Kerlan R K, Glousman R E
Kerlan-Jobe Orthopaedic Clinic, Inglewood, California.
Am J Sports Med. 1988 Jul-Aug;16(4):344-6. doi: 10.1177/036354658801600407.
In 91 patients evaluated between 1982 and 1985, tibial collateral ligament bursitis was diagnosed. This entity has not been described since the work of Brantigan and Voshell in 1943. The diagnosis was based on the findings of tenderness over the tibial collateral ligament at the joint line, without a history of mechanical symptoms. With a nonsurgical program, 62% of the patients improved and subsequently required no further treatment. Fifteen percent did not improve; of this group, one-third had a negative arthrogram or arthroscopy. Another 23% did not improve and ultimately underwent an arthroscopic partial medial meniscectomy. Tibial collateral ligament bursitis is an entity that should be considered in any patient with medial joint pain in the knee. Treatment is simple, effective, and offers low morbidity.

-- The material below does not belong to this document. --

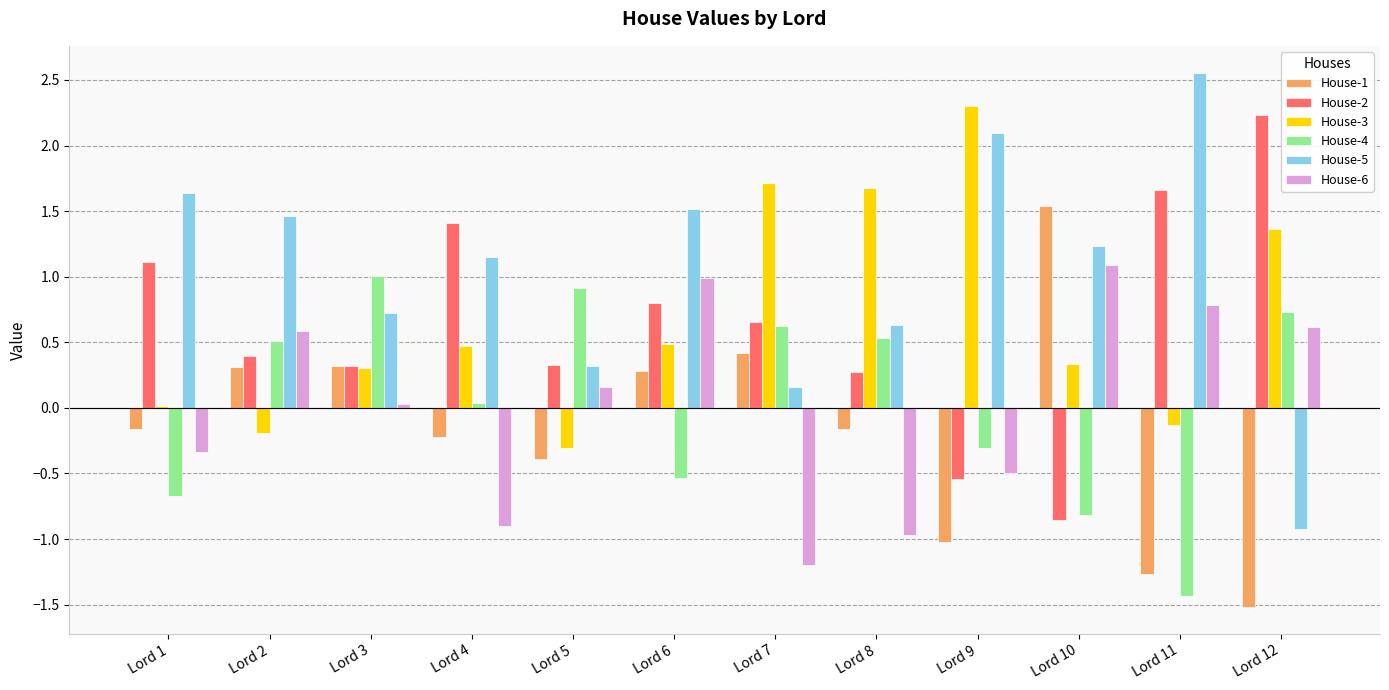

Read the House-6 value at Lord 6.

1.0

在1982年至1985年间接受评估的91例患者中,诊断为胫侧副韧带滑囊炎。自1943年布兰特igan和沃舍尔的研究以来,这一病症尚未被描述过。诊断依据是关节线处胫侧副韧带压痛的表现,且无机械性症状史。采用非手术方案治疗后,62%的患者病情好转,随后无需进一步治疗。15%的患者病情未改善;在这组患者中,三分之一的关节造影或关节镜检查结果为阴性。另外23%的患者病情未改善,最终接受了关节镜下部分内侧半月板切除术。胫侧副韧带滑囊炎是任何膝关节内侧疼痛患者都应考虑的一种病症。治疗简单、有效,且并发症发生率低。